Но в целом, если угодно, и это все ложно. Познание первой ступени. Первой ступени лестницы, на вершине которой для меня как награда и смысл моего человеческого (а там, глядишь, чуть ли не наполеоновского) существования спокойно расставлена супружеская кровать. Она не будет расставлена, я никогда, так уже предопределено, не покину пределов Корсики.
Впрочем, я это понял не в Цюрау, понимание пришло еще во время поездки по железной дороге, когда самой тяжелой частью моего багажа была почтовая открытка, которую ты видел. Но я, конечно, не перестану думать об этом и здесь.

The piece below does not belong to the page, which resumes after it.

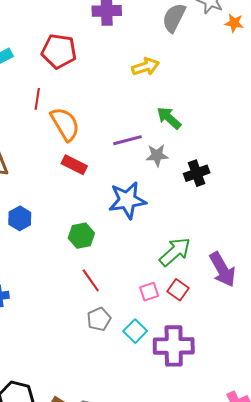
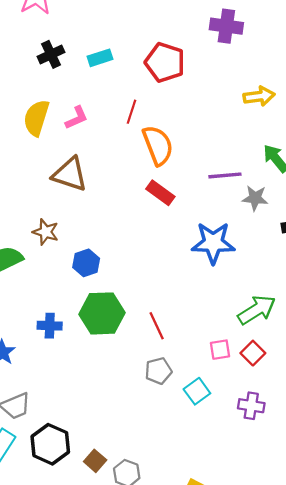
blue hexagon: (20, 218) -> (86, 263), moved
green hexagon: (81, 236) -> (102, 313), moved, size x1.5
purple cross: (174, 346) -> (251, 406), moved, size x0.6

Привет всем, особенно твоей жене, от Тартюфа. У нее неплохой взгляд, но слишком сконцентрированный, она видит лишь ядро; но проследить за излучениями, которые расходятся как раз из ядра, для нее слишком трудно.
Со всей сердечностью,
[Цюрау, середина сентября 1917]
Дорогой Макс,
какой у меня тонкий инстинкт, почти как у тебя! Словно коршун, ищущий покоя, я парю в высоте и вдруг опускаюсь прямиком в эту комнату, против которой сейчас кто-то, дико нажимая на педаль, играет на пианино, наверняка единственном пианино во всей окрестности. Но я это бросаю — увы, лишь фигурально — в одну кучу со всем хорошим, что у меня здесь есть.
Наша переписка может быть очень простой; я пишу свое, ты свое, и это уже будет ответ, суждение, утешение, безутешность, что угодно. Нам, бедным голубям, перерезает шеи один и тот же острый нож, одному здесь, другому там. Но так медленно, так волнующе, так экономя кровь, так мучительно для сердца, так мучительно.